We sure as hell didn’t suggest they arm themselves and we didn’t pass “Stand Your Ground” laws that encouraged gunplay in our streets.
If you want to Make America Great Again, start by disarming the crazies and quit drumming up the hostile, divisive lunacy that motivates and enables them.
Speaking of making America great again, Jen Sorensen mourns the days when the economy was such that average people were able to live pleasant, productive lives, and, to start with, her asterisk is well placed, because the average person was a myth, the middle class being a closed society.
We didn’t have a migrant issue because the American Dream wasn’t even admitting the minorities who already lived here.
And there’s more to quibble over. I have known plenty of snowbirds who own a second home, but it’s not actually on the beach. If you can see the surf from your porch, you’re more than middle class.
And she’s right that voluntary poverty was an option for starving artists, but go back to that asterisk, because, for plenty of others — even white folks — poverty was mandatory.

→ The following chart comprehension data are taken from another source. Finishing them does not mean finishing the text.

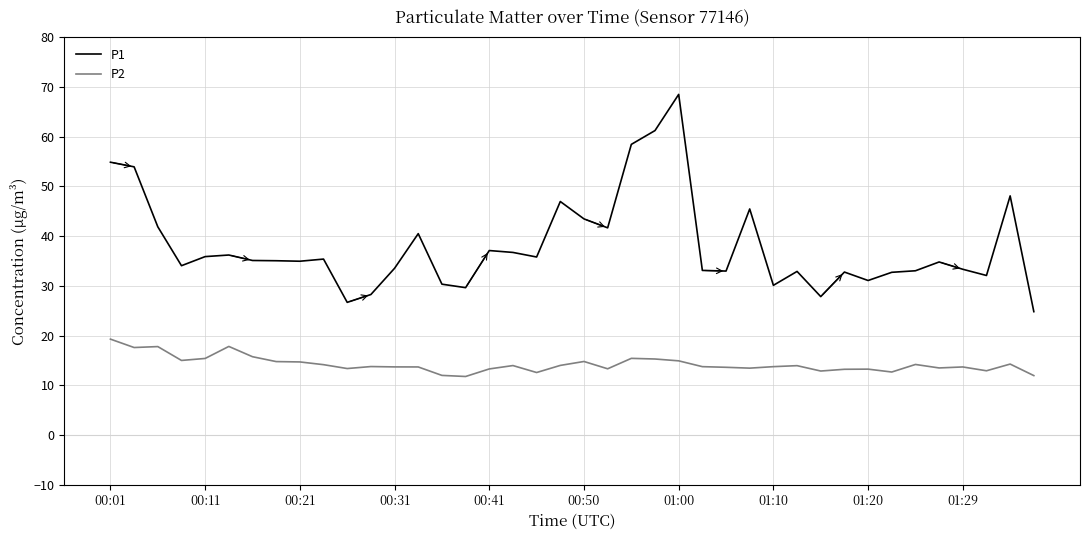

Which series has the largest range (max minus min)?

P1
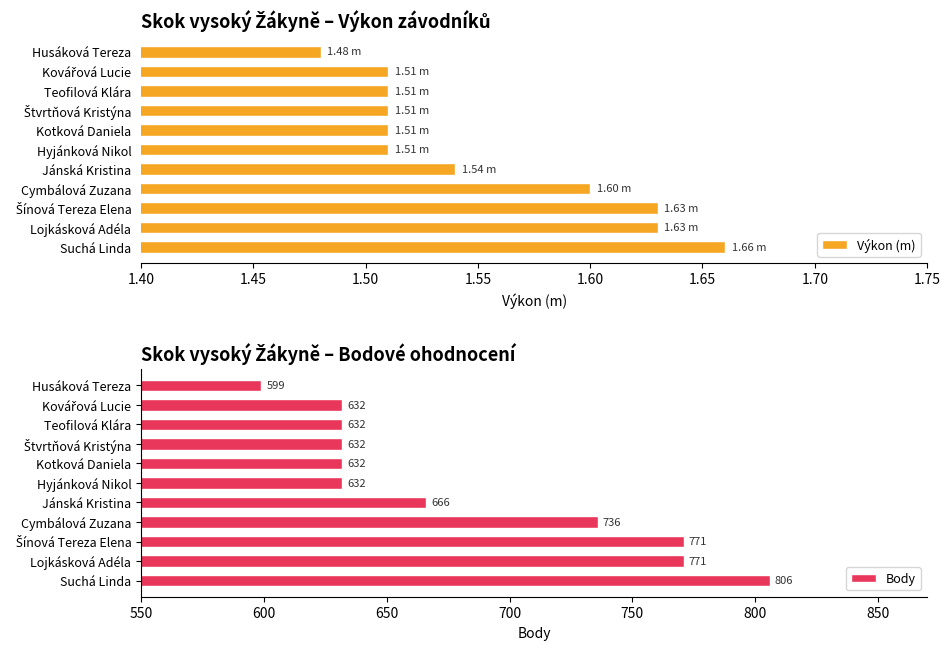

What is the difference between the Body values at Cymbálová Zuzana and Lojkásková Adéla?

35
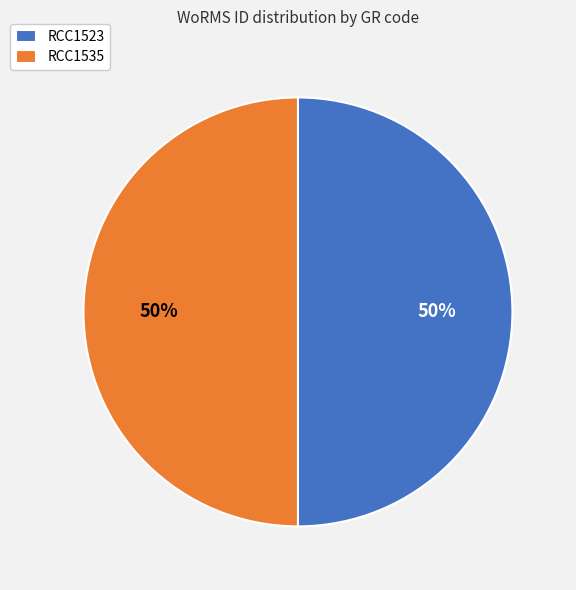

To the nearest percent, what percentage of the pie is RCC1523?

50%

Still, we once had companies owned by actual people rather than heavily leveraged holding companies, and today “Shop Local” is nearly meaningless: Nearly all our stores and restaurants are corporate entities, as are the manufacturing plants, banks and other businesses on Main Street.
Business owners are no longer individuals who want to build a company but, rather, corporations assembling a portfolio, and in the past half-century, the gap between the pay of average workers and the compensation of CEOs has lept from 20 times to 399 times.
And to the extent there was loyalty to employees then, it’s gone now, even at Disney, where layoffs are looming:
If that’s the Happiest Place In the World, imagine what everyone else is going through.
Maybe it’s better to be operating a ride at the parks, but that most likely requires a roommate and perhaps a second job.
Speaking of job security, Robert Ariail (AMS) suggests that Clarence Thomas has something in common with Abe Fortas, another Supreme Court Justice.
But Fortas resigned after taking a $20,000 retainer for unspecified advice, despite having returned it after being criticized for the ethical breach. Ariail shows Thomas with a troubled expression, but I have my doubts.
Shame is so last century, don’t you know?
Juxtaposition of the Day
And we’re still sorting through the intelligence leak, with what we should know too often trailing behind the commentary.
It’s important that Rogers is closer than Britt in this case, though at least Britt has broken out of the initial take in which small children were hacking the Pentagon’s system. He’s right that it’s teenagers and young adult gamers who were passing this stuff around.
However, it’s critical to be aware that they weren’t pulling it off secure government servers. The accused leaker, as Rogers depicts it, was sharing material he had obtained at his Air Force job through his own security clearance.
As noted the other day, there may be reasons that this particular airman should not have had that clearance, but the military reflects the general population, and, well, look around you.
Perhaps we need some digital equivalent of the clear plastic purses some women in retail are required to use, because he shouldn’t have been able to get the files out of the building. But start with the fact that he was in the system, not hacking it from outside.
Finally, a smile among the shattered ruins of our civilization, as seen in Clay Bennett (CTFP)’s analysis of the Bud Light (alleged) boycott.
I was telling someone about the destructive jerk hurling beer around a Wal-Mart apparently because Bud had marketed the beer to a trans star and it threatened his manly manhood.
The response was the puzzled observation that manly men don’t drink light beer.
Well, no. But manliness is one of those things where, if you need to proclaim it, you ain’t got it.